◆ **Instruction**
Starting at the line that contains "sample entry 1.54" and continuing through the end of the rows, write those lines out again with "Inspection item" changed to "Audit item" and everything else left as it is.

--- START Available data ---

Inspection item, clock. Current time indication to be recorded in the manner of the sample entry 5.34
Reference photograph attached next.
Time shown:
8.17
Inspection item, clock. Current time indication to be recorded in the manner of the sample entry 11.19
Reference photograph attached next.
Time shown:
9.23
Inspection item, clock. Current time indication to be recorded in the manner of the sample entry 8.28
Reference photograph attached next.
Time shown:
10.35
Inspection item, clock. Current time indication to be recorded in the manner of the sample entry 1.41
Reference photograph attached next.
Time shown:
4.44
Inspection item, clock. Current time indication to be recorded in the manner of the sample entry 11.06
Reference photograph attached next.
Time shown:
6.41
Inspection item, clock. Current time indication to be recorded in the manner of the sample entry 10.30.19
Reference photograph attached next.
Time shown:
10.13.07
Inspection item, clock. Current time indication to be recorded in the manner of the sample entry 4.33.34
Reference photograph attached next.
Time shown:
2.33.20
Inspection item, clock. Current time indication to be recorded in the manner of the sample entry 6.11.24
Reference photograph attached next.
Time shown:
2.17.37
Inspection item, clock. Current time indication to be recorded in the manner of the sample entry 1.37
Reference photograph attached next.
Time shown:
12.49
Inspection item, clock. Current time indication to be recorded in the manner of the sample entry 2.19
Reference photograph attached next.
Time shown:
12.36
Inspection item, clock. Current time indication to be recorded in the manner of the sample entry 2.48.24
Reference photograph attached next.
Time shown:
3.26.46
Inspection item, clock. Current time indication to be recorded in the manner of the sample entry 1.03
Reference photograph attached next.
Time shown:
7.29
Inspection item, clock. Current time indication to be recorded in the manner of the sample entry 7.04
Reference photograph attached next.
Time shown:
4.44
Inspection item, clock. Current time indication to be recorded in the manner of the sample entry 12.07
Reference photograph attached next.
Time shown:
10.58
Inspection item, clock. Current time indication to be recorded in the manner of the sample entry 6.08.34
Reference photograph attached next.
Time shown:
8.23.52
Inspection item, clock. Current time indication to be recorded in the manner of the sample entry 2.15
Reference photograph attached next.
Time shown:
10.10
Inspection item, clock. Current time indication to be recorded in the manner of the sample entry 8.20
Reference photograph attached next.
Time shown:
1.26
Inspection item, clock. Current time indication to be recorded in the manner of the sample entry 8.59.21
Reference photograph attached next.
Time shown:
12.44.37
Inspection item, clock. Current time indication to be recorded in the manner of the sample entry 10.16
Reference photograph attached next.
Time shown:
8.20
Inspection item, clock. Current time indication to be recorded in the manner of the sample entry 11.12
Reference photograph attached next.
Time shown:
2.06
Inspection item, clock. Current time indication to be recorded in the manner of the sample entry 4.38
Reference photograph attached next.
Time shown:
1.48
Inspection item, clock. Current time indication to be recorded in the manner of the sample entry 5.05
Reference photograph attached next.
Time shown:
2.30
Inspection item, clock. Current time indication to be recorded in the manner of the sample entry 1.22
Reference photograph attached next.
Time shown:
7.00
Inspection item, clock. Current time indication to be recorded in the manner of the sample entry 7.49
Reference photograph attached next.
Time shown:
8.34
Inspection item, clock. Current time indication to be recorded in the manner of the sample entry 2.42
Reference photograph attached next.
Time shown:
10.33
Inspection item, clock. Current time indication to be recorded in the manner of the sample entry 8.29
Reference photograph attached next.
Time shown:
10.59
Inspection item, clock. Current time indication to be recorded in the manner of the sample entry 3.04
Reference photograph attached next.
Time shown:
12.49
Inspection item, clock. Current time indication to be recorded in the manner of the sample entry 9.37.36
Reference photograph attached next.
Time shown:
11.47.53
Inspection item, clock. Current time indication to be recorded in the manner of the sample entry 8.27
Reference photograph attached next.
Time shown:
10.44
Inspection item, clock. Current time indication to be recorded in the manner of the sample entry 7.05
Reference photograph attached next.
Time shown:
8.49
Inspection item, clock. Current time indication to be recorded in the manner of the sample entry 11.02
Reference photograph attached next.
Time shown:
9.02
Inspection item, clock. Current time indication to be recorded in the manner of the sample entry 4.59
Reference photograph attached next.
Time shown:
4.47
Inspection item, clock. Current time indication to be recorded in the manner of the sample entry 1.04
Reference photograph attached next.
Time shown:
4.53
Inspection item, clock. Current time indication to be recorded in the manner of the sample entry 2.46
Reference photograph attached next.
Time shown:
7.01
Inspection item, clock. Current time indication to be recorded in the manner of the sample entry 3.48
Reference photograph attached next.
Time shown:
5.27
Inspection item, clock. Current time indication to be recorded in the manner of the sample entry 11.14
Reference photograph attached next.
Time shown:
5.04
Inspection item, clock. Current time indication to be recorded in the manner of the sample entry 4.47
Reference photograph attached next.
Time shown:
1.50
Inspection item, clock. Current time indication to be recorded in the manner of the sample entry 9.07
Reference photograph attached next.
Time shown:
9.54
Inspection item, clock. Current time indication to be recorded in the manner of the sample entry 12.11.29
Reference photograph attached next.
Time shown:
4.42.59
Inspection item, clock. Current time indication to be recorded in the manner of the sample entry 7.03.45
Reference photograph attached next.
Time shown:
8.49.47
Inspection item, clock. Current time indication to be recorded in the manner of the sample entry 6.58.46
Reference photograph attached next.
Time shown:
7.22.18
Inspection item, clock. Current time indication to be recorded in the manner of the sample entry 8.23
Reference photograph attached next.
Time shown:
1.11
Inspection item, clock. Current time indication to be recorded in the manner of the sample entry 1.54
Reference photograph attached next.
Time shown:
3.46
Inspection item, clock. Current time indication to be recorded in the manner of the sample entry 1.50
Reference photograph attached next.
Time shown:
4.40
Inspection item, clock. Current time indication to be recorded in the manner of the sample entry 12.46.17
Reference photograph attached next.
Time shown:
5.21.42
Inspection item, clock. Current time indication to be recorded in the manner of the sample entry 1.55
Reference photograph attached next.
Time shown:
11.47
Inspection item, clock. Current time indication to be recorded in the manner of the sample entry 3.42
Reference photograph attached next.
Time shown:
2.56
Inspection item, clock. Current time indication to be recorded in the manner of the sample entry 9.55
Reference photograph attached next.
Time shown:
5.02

--- END Available data ---

◆ **Result**
Audit item, clock. Current time indication to be recorded in the manner of the sample entry 1.54
Reference photograph attached next.
Time shown:
3.46
Audit item, clock. Current time indication to be recorded in the manner of the sample entry 1.50
Reference photograph attached next.
Time shown:
4.40
Audit item, clock. Current time indication to be recorded in the manner of the sample entry 12.46.17
Reference photograph attached next.
Time shown:
5.21.42
Audit item, clock. Current time indication to be recorded in the manner of the sample entry 1.55
Reference photograph attached next.
Time shown:
11.47
Audit item, clock. Current time indication to be recorded in the manner of the sample entry 3.42
Reference photograph attached next.
Time shown:
2.56
Audit item, clock. Current time indication to be recorded in the manner of the sample entry 9.55
Reference photograph attached next.
Time shown:
5.02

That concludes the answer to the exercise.